Karim Khan, the court’s prosecutor, applied for warrants earlier this year against the two officials, as well as three Hamas leaders, over alleged war crimes relating to the war between Israel and Hamas in Gaza.

However, the Israeli foreign ministry said on Friday that Israel was challenging both the ICC’s jurisdiction and the legality of Khan’s request for warrants, arguing that he had failed to “provide Israel with the opportunity to exercise its right to investigate by itself the claims . . . before proceeding”.

“No other democracy with an independent and respected legal system like that which exists in Israel has been treated in this prejudicial manner by the prosecutor,” the foreign ministry said in a statement, adding that Israel remained committed to the rule of law.

If the ICC were to issue warrants against Netanyahu and Gallant, it would mark the first time that the court, which was set up in 2002, had issued a warrant for a western-backed leader, and would put the two men at risk of arrest if they visited any of the ICC’s 124 member countries.

Khan submitted his request for warrants against Netanyahu, Gallant and the Hamas leaders in May. It was a dramatic escalation of the legal proceedings stemming from the war in Gaza, which has also triggered a separate case at the International Court of Justice.

Khan said at the time that he was seeking warrants against Netanyahu and Gallant for their alleged responsibility for using the starvation of civilians as a method of warfare, intentionally directing attacks against a civilian population, and “extermination and/or murder . . . as a crime against humanity”.

Netanyahu rejected the application as “absurd and false . . . and a distortion of reality”.

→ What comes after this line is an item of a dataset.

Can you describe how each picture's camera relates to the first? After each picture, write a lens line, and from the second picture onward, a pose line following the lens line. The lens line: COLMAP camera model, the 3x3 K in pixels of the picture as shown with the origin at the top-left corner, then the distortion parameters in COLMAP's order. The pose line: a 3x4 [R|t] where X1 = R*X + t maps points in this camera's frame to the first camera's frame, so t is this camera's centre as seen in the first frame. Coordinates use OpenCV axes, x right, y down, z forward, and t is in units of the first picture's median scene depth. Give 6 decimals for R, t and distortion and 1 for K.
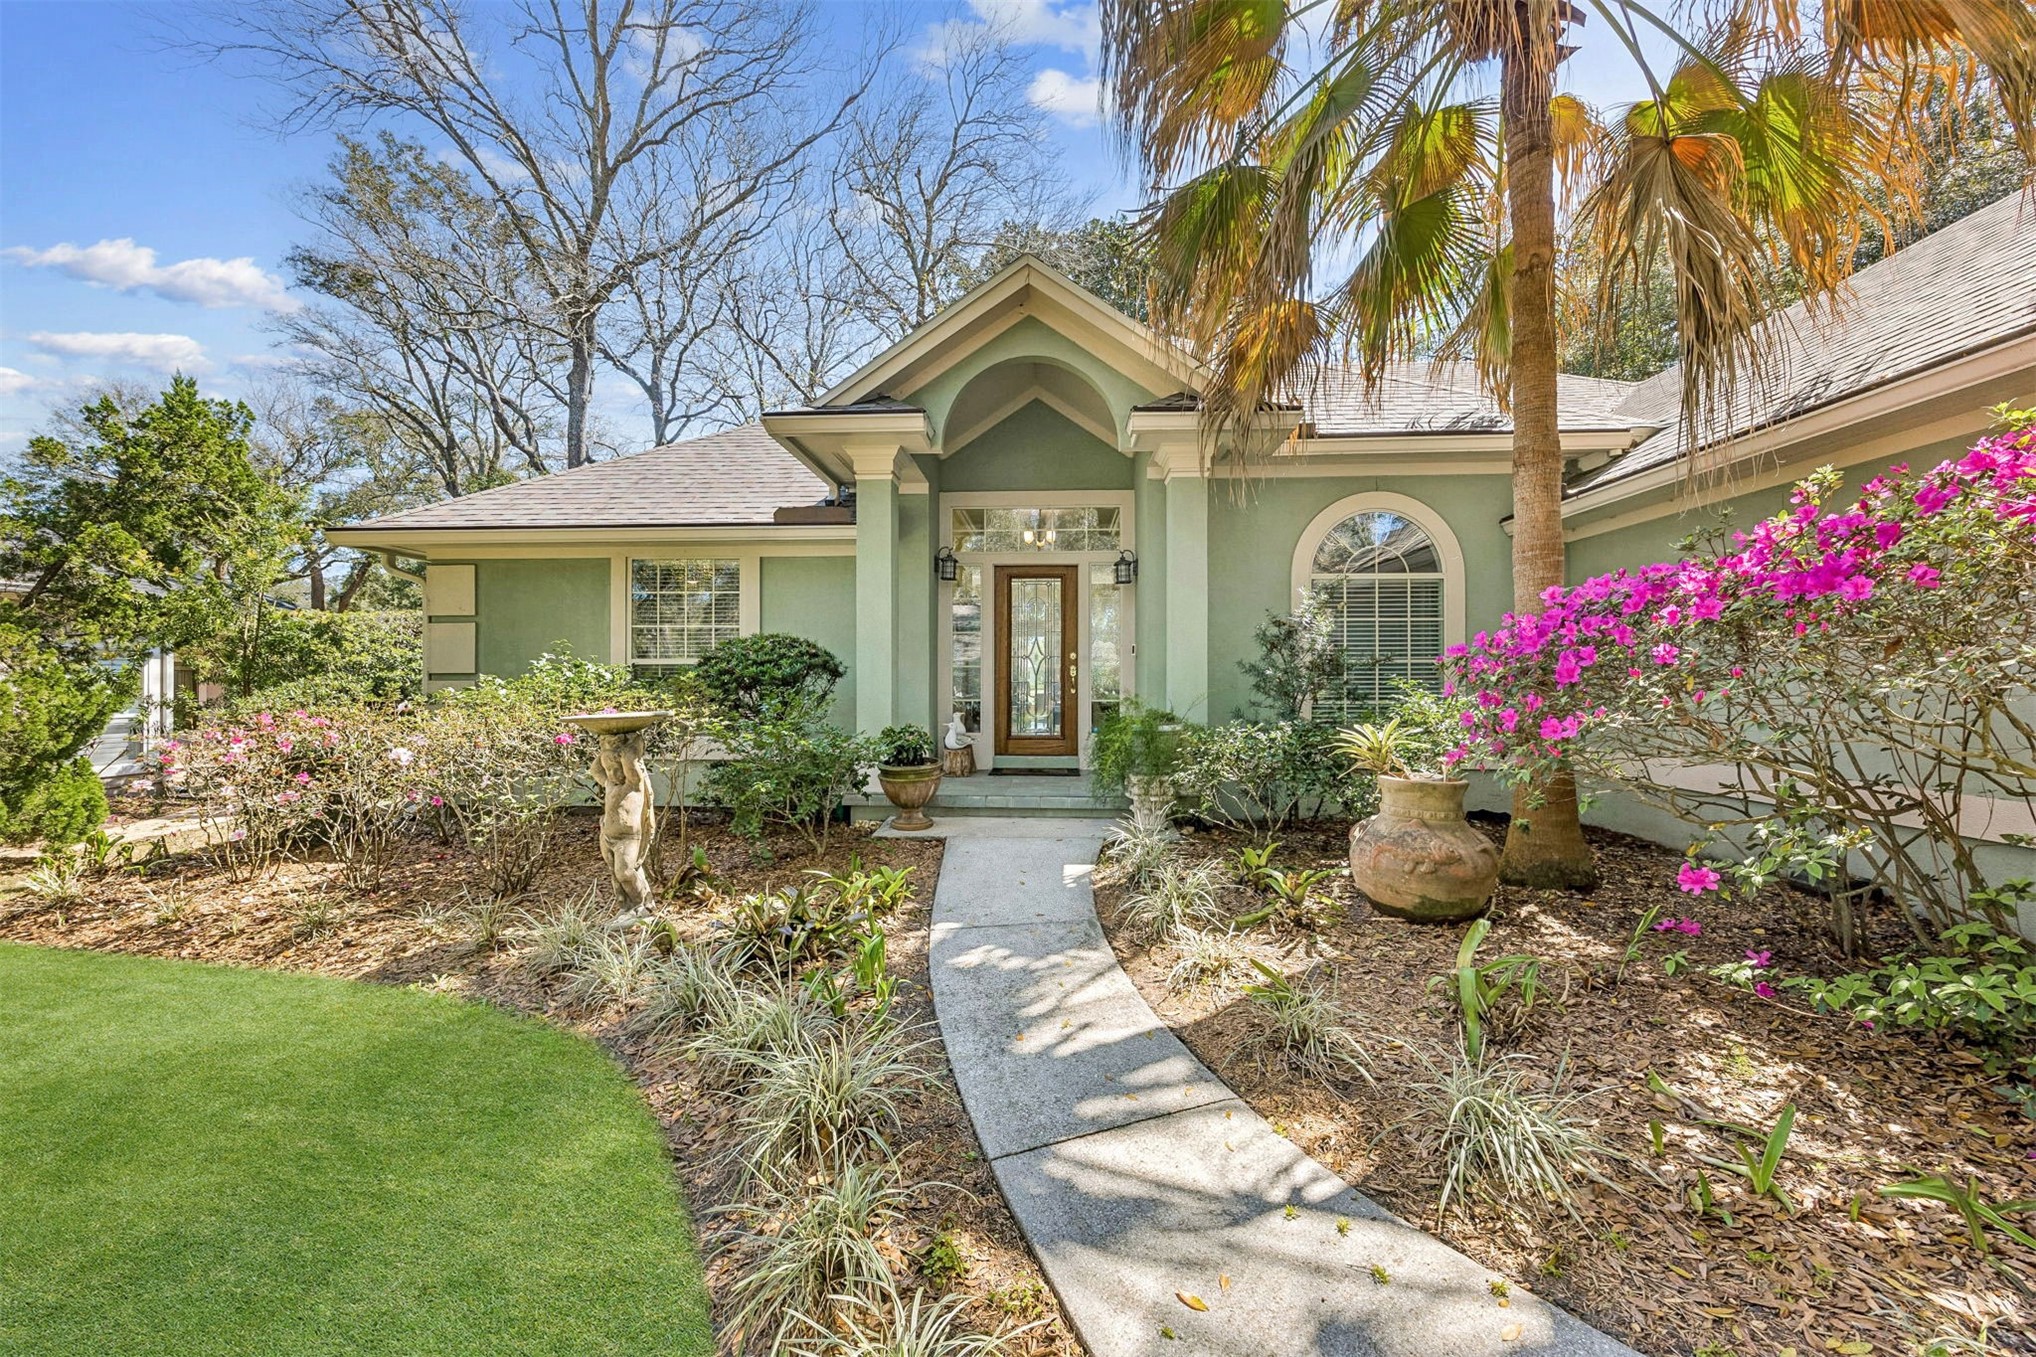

Khan said he was seeking the warrants against the three Hamas leaders — Yahya Sinwar, Mohammed Deif and Ismail Haniyeh — for their alleged responsibility in crimes of extermination, murder, hostage-taking, rape and other acts of sexual violence and torture committed by Hamas. Deif and Haniyeh have since been killed. Israel has claimed responsibility for killing Deif, but has not confirmed or denied killing Haniyeh.

In a court filing made public last week, Khan called on the ICC’s judges to issue the arrest warrants “with utmost urgency”. Khan listed various procedural delays to the case in the document, which was first submitted privately in August.

Khan also highlighted the fact that the judges had accepted about 70 submissions from other countries without explaining why those filings would help in “the proper determination of the case”.

Israel launched its offensive in Gaza in response to Hamas’s devastating October 7 attack on Israel, during which militants killed 1,200 people, according to Israeli officials, and took another 250 hostage. More than 100 hostages are still in Gaza, of whom Israeli intelligence believe more than a third to be dead.

However, Israel has come under mounting international pressure over the spiralling toll of its assault on Gaza, which has so far killed more than 41,000 people, according to Palestinian officials, and fuelled a humanitarian catastrophe in the enclave.

The ICC prosecutor’s office didn’t immediately respond to a request for comment.